Bugün, kardeşimle “kesirler konusunu tekrar edelim” dedik. Bileşik kesrin ne olduğunu unutmuş. “Payı paydasına eşit veya payı paydasından büyük olan kesirlere bileşik kesirler diyorduk” dedim.
Daha sonra da şöyle bir soru sordum:
“Peki payı paydasından küçük olduğunda hangi kesir oluyordu?”
Biraz düşündükten sonra “kolay kesir” miydi? dedi.

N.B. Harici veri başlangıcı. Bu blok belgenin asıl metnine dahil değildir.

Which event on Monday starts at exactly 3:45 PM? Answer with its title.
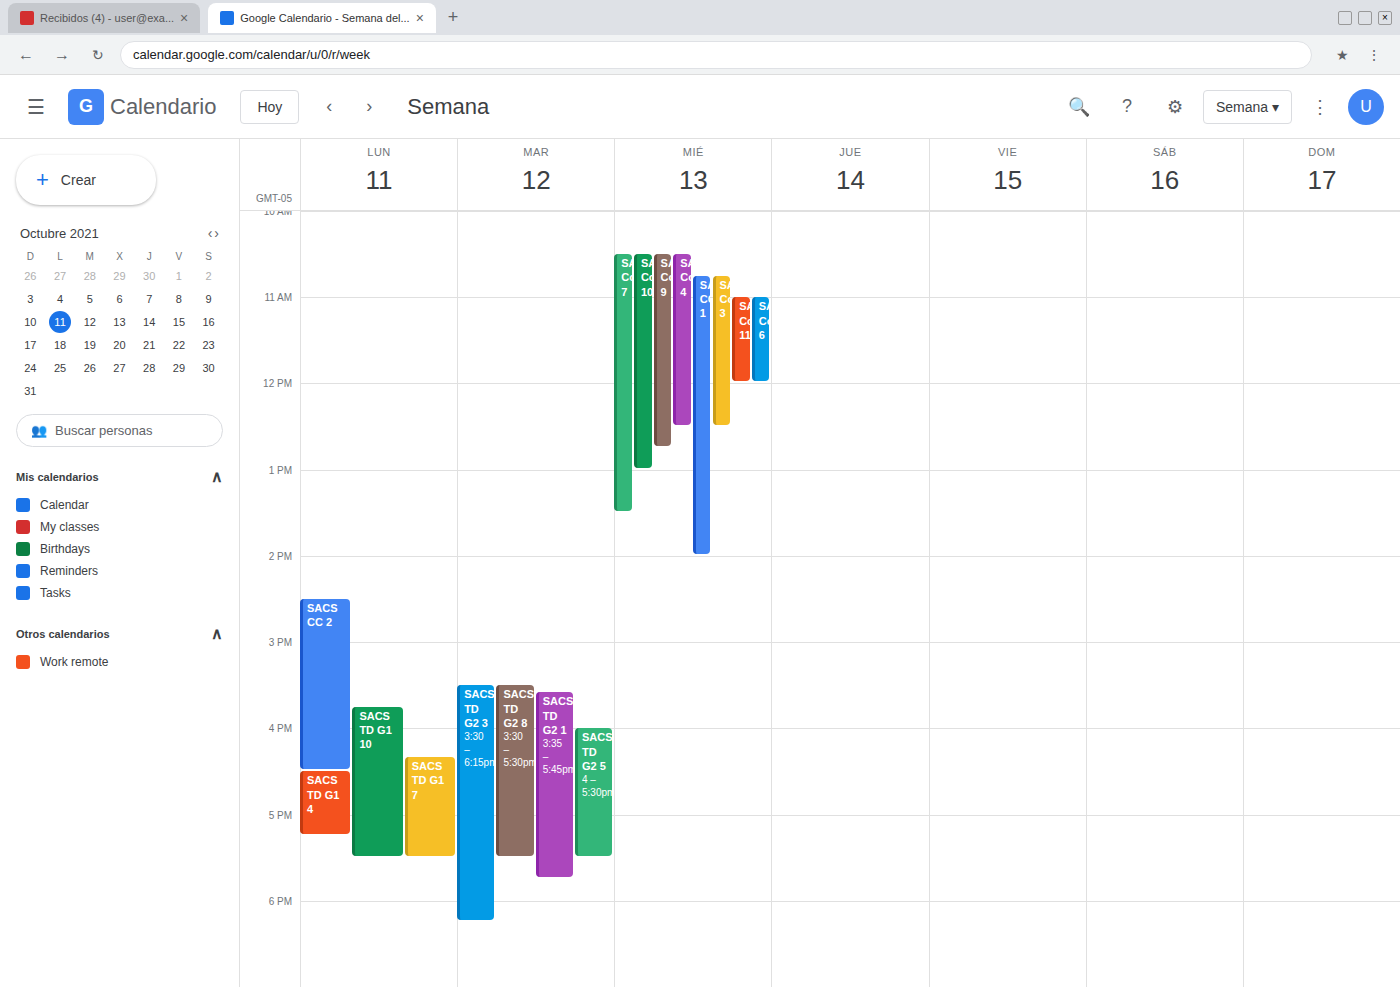
"SACS TD G1 10"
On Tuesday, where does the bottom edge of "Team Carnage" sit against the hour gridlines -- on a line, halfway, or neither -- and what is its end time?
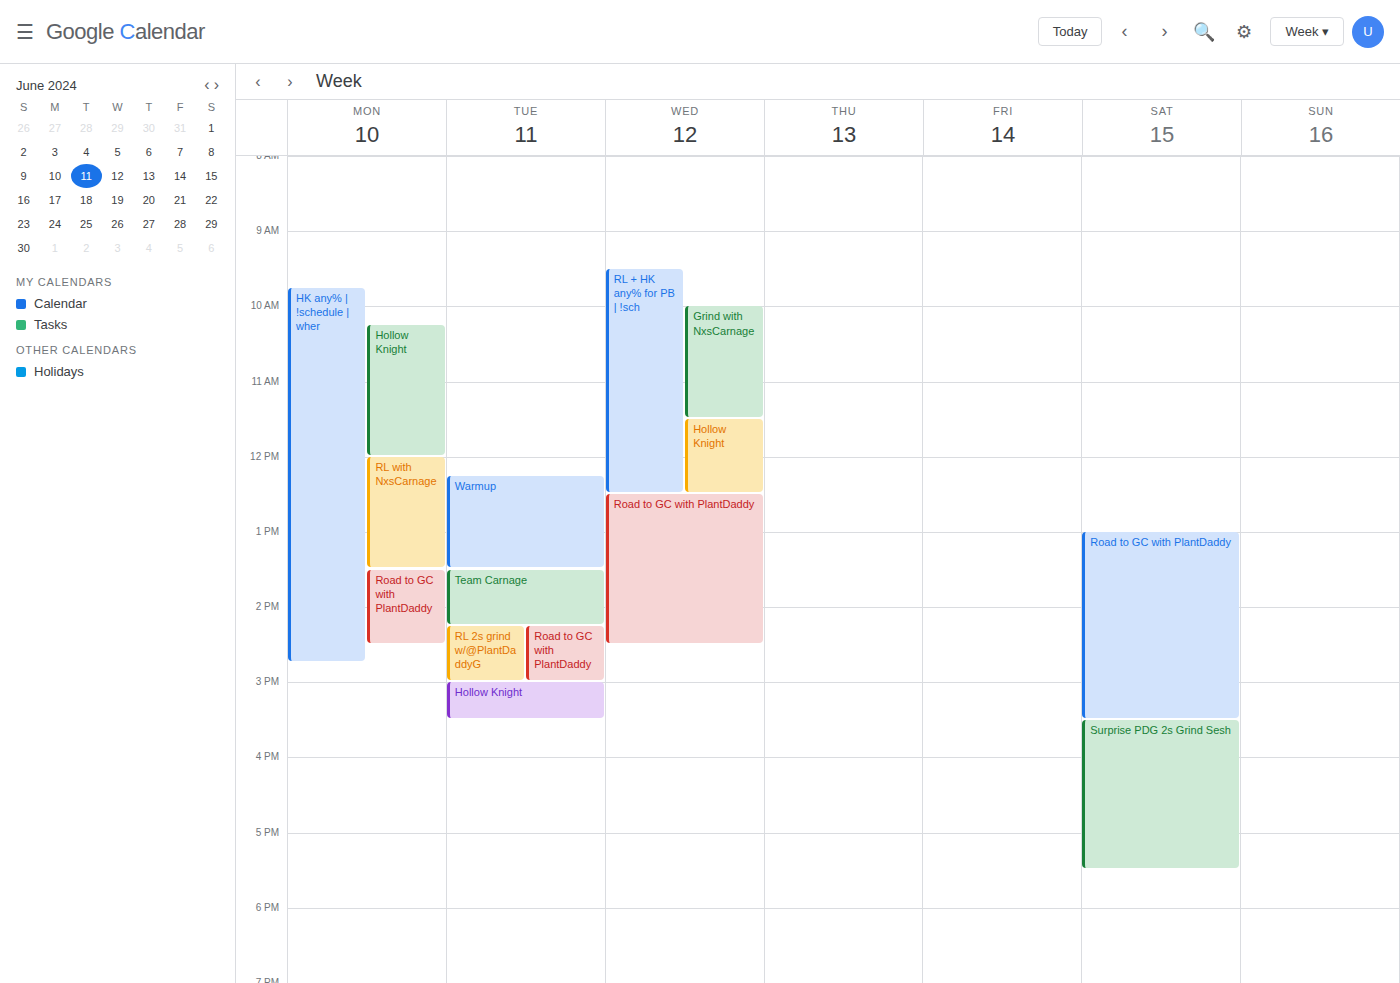
14:15 -- neither: a quarter of the way from the 14:00 line to the 15:00 line.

Aslında cevap “basit kesirdi.” Bu durum beni gülümsetti. Cevabı düzelttiğimde, “aynı şey değil mi ablacığım?” dedi.
“Kolay” ve “basit” kelimesi ona göre aynıydı… Bunun gibi hayatımızda kalıplaştırdığımız bazı şeyler vardır. O, onun ismidir. Ama onu yeni öğrenen birisi “o şeyi” kendi zihninde benzer kelimelerle açıklayabilir. Çünkü ilk defa öğreniyordur. Ve bence bu onu sevimli hâle sokar. Tıpkı yeni bir dil öğrenmek gibi.
Kuzenimin çocuğu konuşmayı tam sökmeden önce, istemediği bir şey olduğunda “Alp, hayır” cümlesini kullanırdı. Ona göre bu “istemiyorum” demekti. Ya da “Alp bunu sevdi hayır” diyerek sevmediğini dile getiriyordu.

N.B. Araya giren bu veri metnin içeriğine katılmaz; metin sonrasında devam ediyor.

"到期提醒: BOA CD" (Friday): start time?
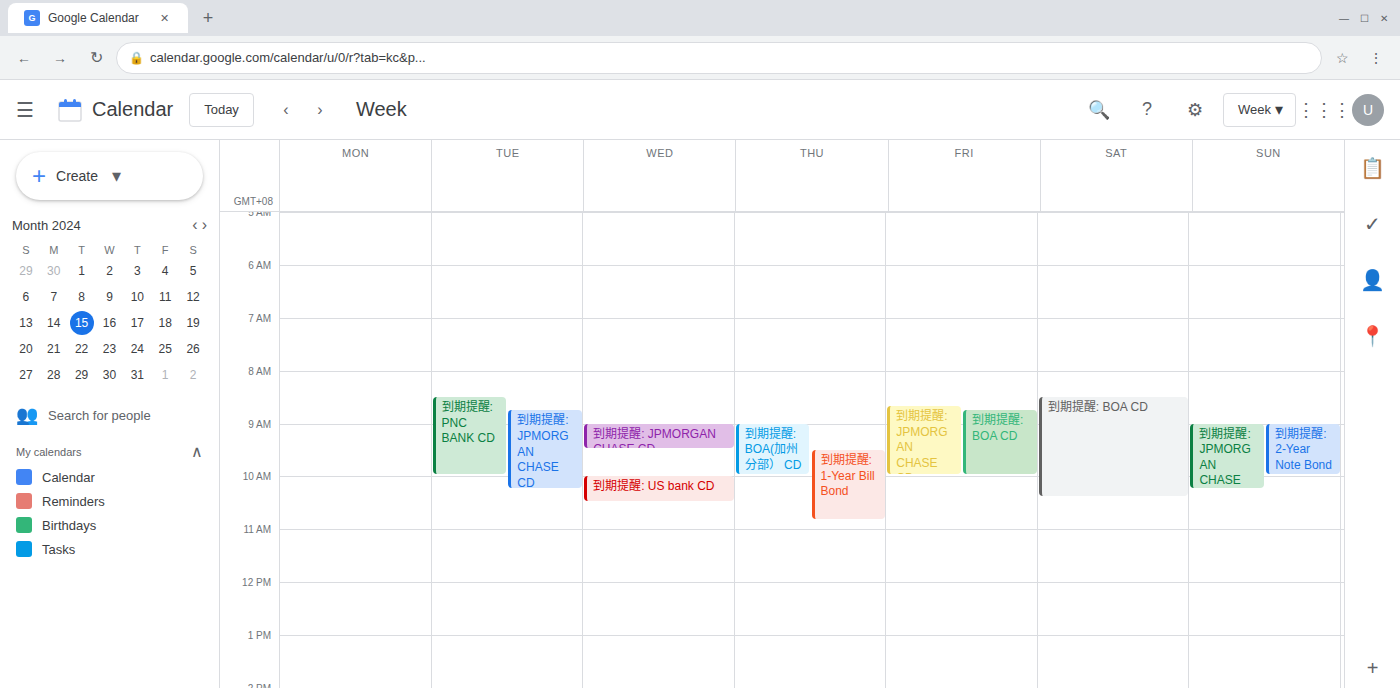
8:45 AM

Veya bir başka çocuk kabul ettiği kelimeleri var ile ve yok ile tamamlayabiliyor. Yazı yazan babayı tarif ederken “Baba yazı yaz var”, birisinin kendisine kızmamasını isterken “kız (mak) yok” gibi basit tamlamalar yapabiliyor. Bir başka çocuk tıraş olmuş birisinin sakalının kalmadığı anlamında “sakalı bitmiş” derken tıraş olmayanın sakalının bitmediği anlamında “sakalı bitmemiş” diye söyleyebiliyor… Çocukların olayları ve cisimleri sade basit ve yalın ifade etmelerine siz de nice örneklerde rastlamışsınızdır.
Çocuklarda gördüğüm bu durum, bu sevimlilik hâli, öğrenme aşaması, bana şunu hatırlatır:
Her şey idrak ettiğimiz etmeye başladığımız noktada daha güzel. Farkındalık hâli. Genel bir isim koyduğumuzda o da normalleşiyor, basitleşiyor… İşte bu yüzden öğrenmek çok güzel… Çünkü yeni bir şeyin farkındalığını kazandığımız dönemde ona daha güzel, daha anlamlı bakıyoruz. Daha heyecanlı ümitvar oluyoruz.